E-book users on the rise, print books remain firm

When e-readers and e-books first came out, much of the discourse about them focused on one simple idea: “Will e-books kill print books?” According to the Book Industry Study Group, e-book sales have increased by 45 percent since 2011. Four hundred and fifty-seven million e-books were sold in 2012, only 100 million fewer than print books, and that number continues to rise every year. However, studies show that e-books are not killing print books but are instead complementing them. People read e-books to supplement the print books they read.
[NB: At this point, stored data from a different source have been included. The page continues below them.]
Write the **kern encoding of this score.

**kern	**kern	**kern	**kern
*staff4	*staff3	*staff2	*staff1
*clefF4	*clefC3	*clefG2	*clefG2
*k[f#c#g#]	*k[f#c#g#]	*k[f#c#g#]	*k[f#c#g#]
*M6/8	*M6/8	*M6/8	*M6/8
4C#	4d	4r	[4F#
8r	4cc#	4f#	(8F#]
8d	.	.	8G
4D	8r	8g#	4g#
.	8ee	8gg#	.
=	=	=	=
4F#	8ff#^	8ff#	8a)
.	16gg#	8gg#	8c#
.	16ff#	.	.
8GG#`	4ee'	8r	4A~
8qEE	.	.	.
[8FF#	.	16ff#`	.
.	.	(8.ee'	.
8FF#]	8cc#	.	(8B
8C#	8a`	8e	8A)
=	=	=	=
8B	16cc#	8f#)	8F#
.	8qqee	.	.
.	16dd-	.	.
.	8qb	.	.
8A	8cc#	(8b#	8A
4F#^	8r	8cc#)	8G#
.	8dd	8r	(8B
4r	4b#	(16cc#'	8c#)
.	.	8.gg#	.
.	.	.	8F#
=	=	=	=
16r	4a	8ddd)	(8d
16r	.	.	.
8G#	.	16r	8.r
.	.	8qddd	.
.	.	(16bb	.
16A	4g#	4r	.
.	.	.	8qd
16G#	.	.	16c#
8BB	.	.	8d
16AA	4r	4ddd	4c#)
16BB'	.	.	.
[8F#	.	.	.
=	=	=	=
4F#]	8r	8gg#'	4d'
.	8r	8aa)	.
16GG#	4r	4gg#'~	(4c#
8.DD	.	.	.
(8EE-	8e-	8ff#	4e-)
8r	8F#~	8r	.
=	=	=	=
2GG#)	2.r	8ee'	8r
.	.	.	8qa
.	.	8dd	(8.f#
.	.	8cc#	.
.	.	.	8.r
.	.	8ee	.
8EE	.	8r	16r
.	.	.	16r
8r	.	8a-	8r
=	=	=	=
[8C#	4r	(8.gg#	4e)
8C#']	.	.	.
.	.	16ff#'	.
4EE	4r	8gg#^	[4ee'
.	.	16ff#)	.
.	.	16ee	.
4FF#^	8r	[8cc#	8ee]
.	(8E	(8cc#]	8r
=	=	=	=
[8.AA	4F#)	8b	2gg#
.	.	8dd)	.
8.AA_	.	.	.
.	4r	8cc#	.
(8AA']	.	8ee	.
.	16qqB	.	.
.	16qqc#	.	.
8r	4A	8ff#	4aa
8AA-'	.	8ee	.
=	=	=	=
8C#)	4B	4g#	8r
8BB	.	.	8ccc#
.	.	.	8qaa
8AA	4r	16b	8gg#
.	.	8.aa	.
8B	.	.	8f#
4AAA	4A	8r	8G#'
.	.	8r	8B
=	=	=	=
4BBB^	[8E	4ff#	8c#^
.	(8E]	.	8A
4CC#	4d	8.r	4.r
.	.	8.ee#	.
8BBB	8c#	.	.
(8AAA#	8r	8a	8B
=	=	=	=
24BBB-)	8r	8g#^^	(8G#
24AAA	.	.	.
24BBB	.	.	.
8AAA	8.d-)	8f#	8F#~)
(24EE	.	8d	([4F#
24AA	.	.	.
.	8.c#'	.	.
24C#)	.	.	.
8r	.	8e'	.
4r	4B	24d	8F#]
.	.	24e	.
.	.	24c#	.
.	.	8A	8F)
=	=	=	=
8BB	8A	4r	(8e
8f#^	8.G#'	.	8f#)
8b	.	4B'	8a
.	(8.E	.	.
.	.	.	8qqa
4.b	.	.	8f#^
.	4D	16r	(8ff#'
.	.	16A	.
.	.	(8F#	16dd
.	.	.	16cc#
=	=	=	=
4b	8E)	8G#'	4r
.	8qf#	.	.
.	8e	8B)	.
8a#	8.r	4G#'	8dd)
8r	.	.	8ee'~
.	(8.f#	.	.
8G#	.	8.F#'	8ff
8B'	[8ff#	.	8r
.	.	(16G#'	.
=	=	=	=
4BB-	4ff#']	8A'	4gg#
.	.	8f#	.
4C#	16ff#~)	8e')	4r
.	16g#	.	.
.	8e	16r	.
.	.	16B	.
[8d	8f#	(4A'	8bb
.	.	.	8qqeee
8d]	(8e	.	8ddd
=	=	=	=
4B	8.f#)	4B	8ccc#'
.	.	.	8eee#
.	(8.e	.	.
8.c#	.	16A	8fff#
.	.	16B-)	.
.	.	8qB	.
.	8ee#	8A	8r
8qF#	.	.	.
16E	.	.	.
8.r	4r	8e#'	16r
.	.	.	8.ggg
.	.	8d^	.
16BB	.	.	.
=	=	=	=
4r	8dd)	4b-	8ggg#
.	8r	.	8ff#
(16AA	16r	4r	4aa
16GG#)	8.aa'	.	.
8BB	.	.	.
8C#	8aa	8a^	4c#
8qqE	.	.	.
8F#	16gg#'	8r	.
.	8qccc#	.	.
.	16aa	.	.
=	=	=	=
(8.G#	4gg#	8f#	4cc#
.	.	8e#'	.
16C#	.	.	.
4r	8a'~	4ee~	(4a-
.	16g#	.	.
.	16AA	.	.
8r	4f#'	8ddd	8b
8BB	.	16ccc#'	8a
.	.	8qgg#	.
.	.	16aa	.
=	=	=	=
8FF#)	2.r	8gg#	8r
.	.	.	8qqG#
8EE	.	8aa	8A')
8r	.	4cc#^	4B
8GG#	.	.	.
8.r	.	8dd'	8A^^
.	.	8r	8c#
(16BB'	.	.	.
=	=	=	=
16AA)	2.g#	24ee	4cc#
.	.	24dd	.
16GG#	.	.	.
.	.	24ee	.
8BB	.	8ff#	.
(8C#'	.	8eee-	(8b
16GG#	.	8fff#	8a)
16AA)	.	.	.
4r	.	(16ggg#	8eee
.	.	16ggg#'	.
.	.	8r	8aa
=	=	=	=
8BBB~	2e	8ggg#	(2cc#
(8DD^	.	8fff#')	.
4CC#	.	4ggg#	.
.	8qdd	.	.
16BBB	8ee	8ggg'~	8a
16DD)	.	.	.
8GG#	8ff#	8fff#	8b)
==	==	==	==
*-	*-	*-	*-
According to a Pew internet poll called “The Rise of E-Reading,” 54 percent of people who own e-book reading devices are reading on any given day, in comparison to 45 percent of the print book-reading public. Sixty-three percent of the former are reading a print book while only 42 percent are reading e-books. Even the people who own e-book reading devices (which does not take into account that many people can read e-books on devices not intended for them) are reading print books more often than e-books. When comparing the two, people prefer e-books for speedy access and for portability. After all, e-book reading devices make it easier for people to carry multiple books with them when they travel. Using e-books has really streamlined reading, and has also made it more accessible.

E-books’ accessibility is what makes them so desirable. Seventy percent of e-book readers state that they are usually able to find the information or books that they are seeking. Eighty-eight percent use e-books to keep up with current events, and 89 percent use them to research various topics that interest them. In comparison, only 78 percent of the general population reads to keep up with current events and only 74 percent read to research. E-books and other reading devices make it easier for people to access this information, and people who own these devices are more likely to do their own research and keep up with current events.

Do these statistics suggest correlation, or do they suggest causation? Does owning an e-book make it easier for their owners to read? If so, is that why e-book owners use them so frequently? Or is it just correlation that people who read more often are more likely to own a device designed for reading? Current studies are inconclusive, but it appears that e-books supplement print reading instead of replacing it. E-books may streamline reading and make it more portable, but print books are not dying out any time soon.